BUFFALO, N.Y. — Fallout continues after an insurance provider has started to close down business. Thousands across New York are now in the throes of trying to find replacement policies.
It's been jarring for some of those who have had insurance through the Adirondack Insurance Exchange. Some who did say it's not time to press the panic button, but to expect some hiccups as this continues to unfold.
"Well, it kind of throws everything into flux with that because it has a huge trickle-down effect," said David Kirst, who runs the insurance and ops side of the house for AAA out of his Amherst office in the Buffalo suburbs. "One of our carriers that specializes in insurance for New York went from averaging about 500 policies a week to over 1,200 policies a week, as they're going through this."
What may not seem like much in the grand scheme of the entire state, north of 7,000 customers across upstate and Western New York customers ripples hard.
"[It is] all the way from the individual insured to the insurance companies to insurance agents like ourselves here at AAA," he added.
Agents and brokers like Kirst's office to the Doug Neil Insurance Agency in the Capitol Region have been in overdrive.
"We have, since July, put a team together that John Graham is leading that literally have been working solely with Adirondack clients that are coming in early [and] staying late nights to get people in to get the insurance moved to other carriers that we work with," said insurance agent Vicky Pepaj.
This comes as Adirondack's rates were low, which is great for customers, but as Pepaj and Graham note, may have cost the company.
"Essentially that's maybe a little too little, too late as far as the money in versus money out," said Graham. "I could see the Department of Financial Services increasing their scrutiny over carriers and just making sure that [they are] giving them a stress test, so to speak, as far as making sure they can adequately stay solvent."
It means insurance companies are going to have to sort through potential new customers as it is a business of risk.
"Other carriers have to decide how they're going to take on these new risks and determine how they're going to price it [and] if they're willing to take it," said Graham.
"Standard deductible for a home is around $1,000," Pepaj said. "We have carriers now that are at $2,500."
With months until the official cutoff of policies and services, the task continues to get everyone under a new umbrella.

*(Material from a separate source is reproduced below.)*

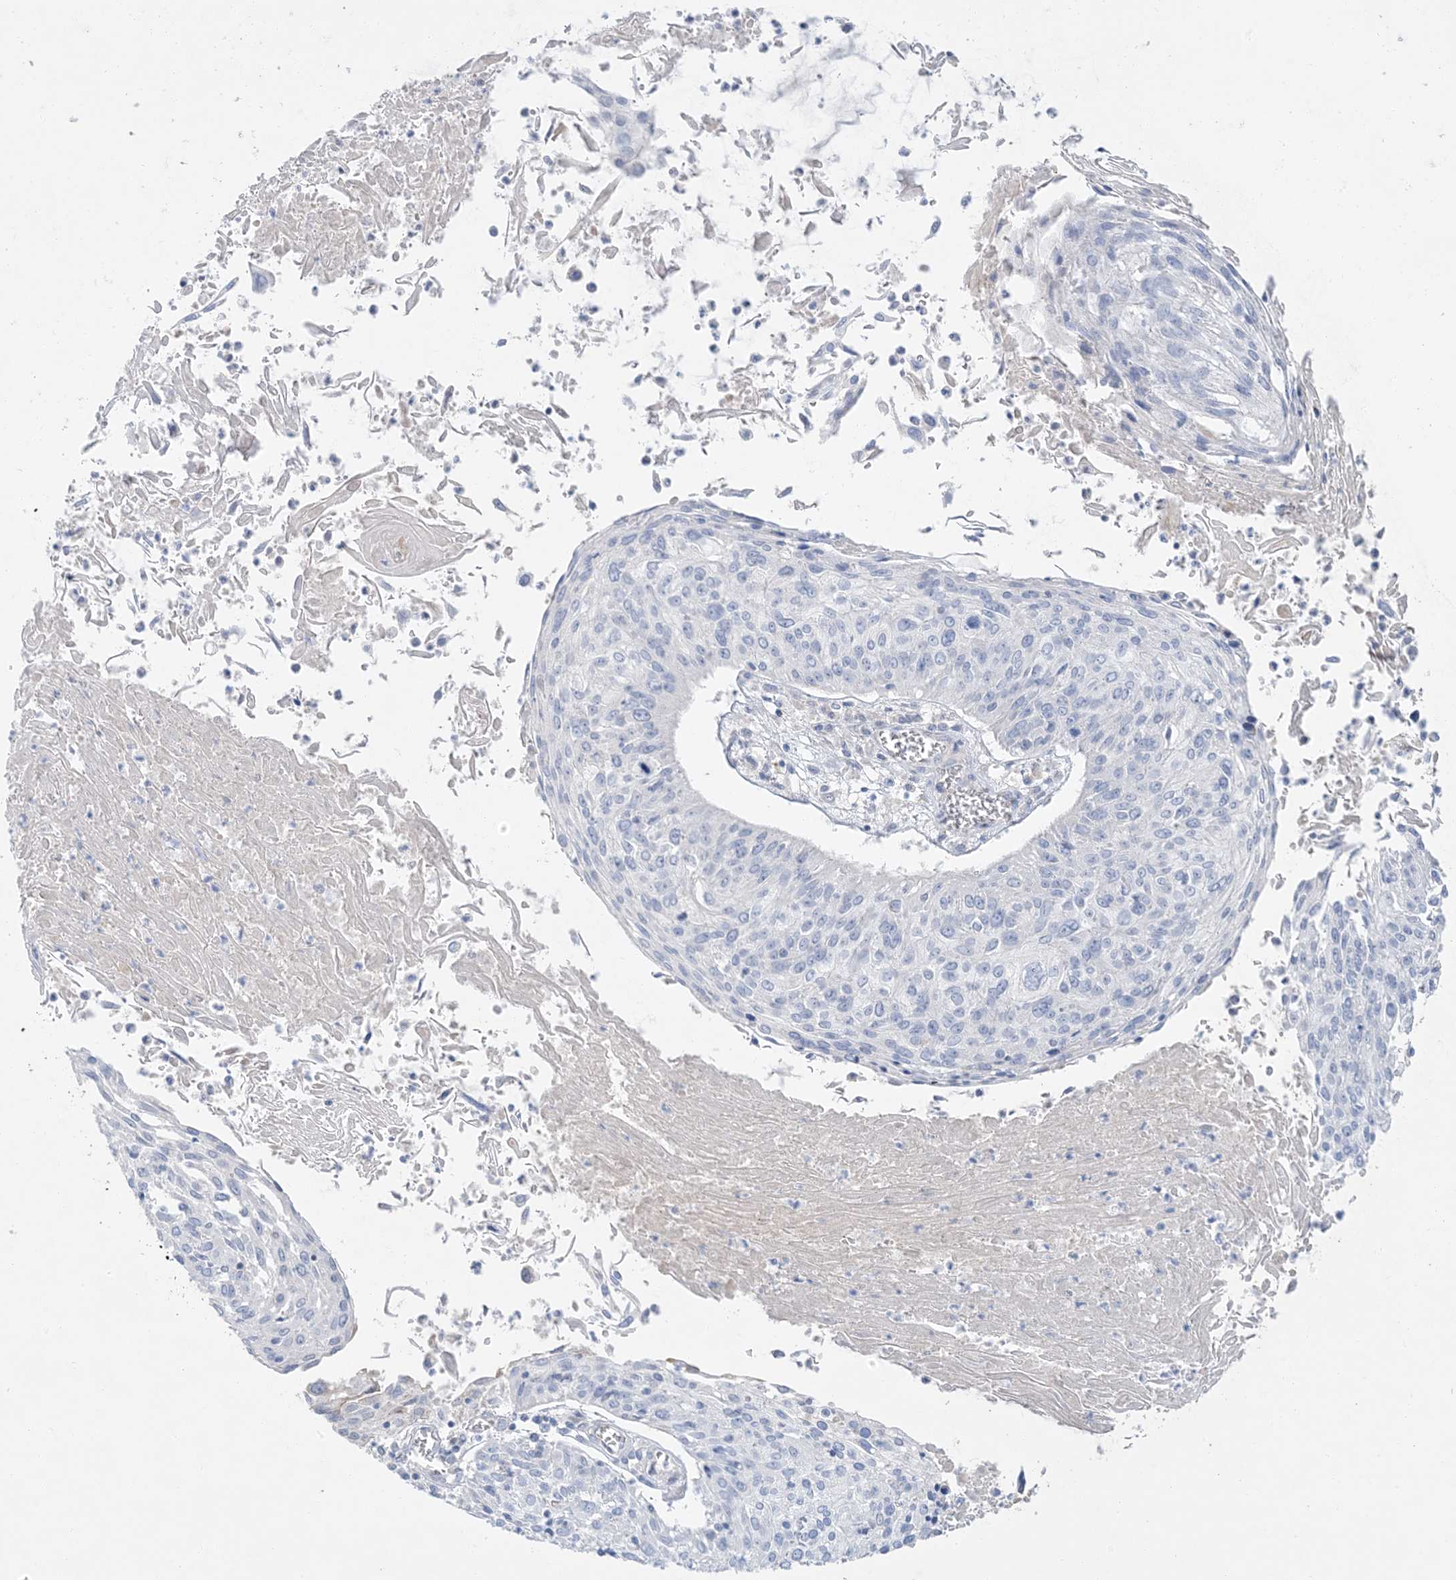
{"staining": {"intensity": "negative", "quantity": "none", "location": "none"}, "tissue": "cervical cancer", "cell_type": "Tumor cells", "image_type": "cancer", "snomed": [{"axis": "morphology", "description": "Squamous cell carcinoma, NOS"}, {"axis": "topography", "description": "Cervix"}], "caption": "Tumor cells are negative for brown protein staining in cervical cancer (squamous cell carcinoma).", "gene": "FAM184A", "patient": {"sex": "female", "age": 51}}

"[It is] very scary," she noted. "I mean, personally, just as an ad agency. It's an eye opener that insured need to take more of a responsibility. If they're not already, [they need] to know what they're purchasing and know their coverages that they have."
The good news is either directly through other carriers or your friendly neighborhood agents...
"We were initially shocked, but then again, what is our game plan?" Pepaj asked. "What do we do? How do we help people that are in this situation?"
"That's the good thing about having multiple insurance carriers, is we're able to do a lot of that legwork for that customer," Kirst said. "[We] shop their shirts around for them [and] make sure that they have the proper coverages, but also at the best possible rates."
Customers who will be shopping around to replace their coverage may be in for some sticker shock, but one of the other biggest takeaways is going to be if that's not taken care of in the next six months. A lapse in coverage makes finding replacement policies way more of a hassle and a financial burden.